After the framework YAML enabled, The The abstract class `QueryBackendCapability` should be inherited and implemented. This class is used to load the YAML file and parse the quantization config from the specific framework version. You can refer to Tensorflow implementation [TensorflowQuery](../neural_compressor/adaptor/tensorflow.py#L628).

With the inherited `QueryBackendCapability` class enabled. The Adaptor will initialize a `query_handler` and used in API `query_fw_capability`.

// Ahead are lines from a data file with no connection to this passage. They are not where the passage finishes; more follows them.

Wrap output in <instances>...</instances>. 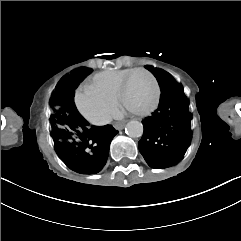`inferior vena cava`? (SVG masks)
<instances>
[{
  "instance_id": "inferior-vena-cava-1",
  "label": "inferior vena cava",
  "mask_w": 241,
  "mask_h": 241,
  "mask_svg": "<svg viewBox=\"0 0 241 241\" xmlns=\"http://www.w3.org/2000/svg\"><path fill=\"white\" fill-rule=\"evenodd\" d=\"M111 122H112V118L110 116H105L103 119L95 122L94 124L97 126H102V125L110 124Z\"/></svg>"
}]
</instances>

Each framework adaptor should implement the `query_fw_capability` function, this function will only be invoked once and will loop over the graph/model for the quantizable operators and collect each operator's opwise details and optypewise capability. You should return a standard dict of the input model's tuning capability. The format is like below:

```python
def query_fw_capability(self, model):
# loop over the model and generate the capability of the model
quantizable_op_details = generate_quantizable_op_details()
capability = {
'opwise': quantizable_op_details,
'optypewise': self.get_optype_wise_ability(quantizable_op_details),
}
return capability
```
The `quantizable_op_details` is key-value pairs of each operators. The key is a tuple (node_name, node_op) and the value is a list including different data type quantization config. What the generate_quantizable_op_details do in above code is first get op_capability use `self.query_handler.get_quantization_capability()`, then construct the key-value pair as quantizable_op_details like below.

```python
op_capability = self.query_handler.get_quantization_capability()
int8_conv_config = copy.deepcopy(op_capability['int8']['Conv2D'])
fp32_config = {'weight': {'dtype': 'fp32'}, 'activation': {'dtype': 'fp32'}}
bf16_config = {'weight': {'dtype': 'bf16'}, 'activation': {'dtype': 'bf16'}}
quantizable_op_details = {
('conv2d', 'Conv2D'): [int8_conv_config, bf16_config, fp32_config]
}

```
In most case, `bf16_config` and `fp32_config` stay the same on different operators and we can add config of different data type to the `quantizable_op_details`. It's configured in the YAML file and parsed out with format like below.

```python
int8_conv_config = {
'weight': {
'dtype': 'int8',
'algorithm': 'minmax',
'granularity': 'per_channel',
'scheme': 'sym'
},
'activation': {
'dtype': 'int8',
'quant_mode': 'static',
'algorithm': 'kl',
'granularity': 'per_tensor',
'scheme': 'sym'
}
}

```
After we got the opwise capability of the model, we should also get the optypewise ability. It's also a key-value pair but the key is op type and the value is the configuration of activation and weight for this op type. It has format like below:

```python
optype_wise_ability = {
'Conv2D': {
'weight': {
'dtype': 'int8',
'algorithm': 'minmax',
'granularity': 'per_channel',
'scheme': 'sym'
},
'activation': {
'dtype': 'int8',
'quant_mode': 'static',
'algorithm': 'kl',
'granularity': 'per_tensor',
'scheme': 'sym'
}
}
}
```
There is an API get_optype_wise_ability to get the optype_wise_ability from the `quantizable_op_details`. You can refer to [get_optype_wise_ability](../neural_compressor/adaptor/keras.py#L614) for the implementation.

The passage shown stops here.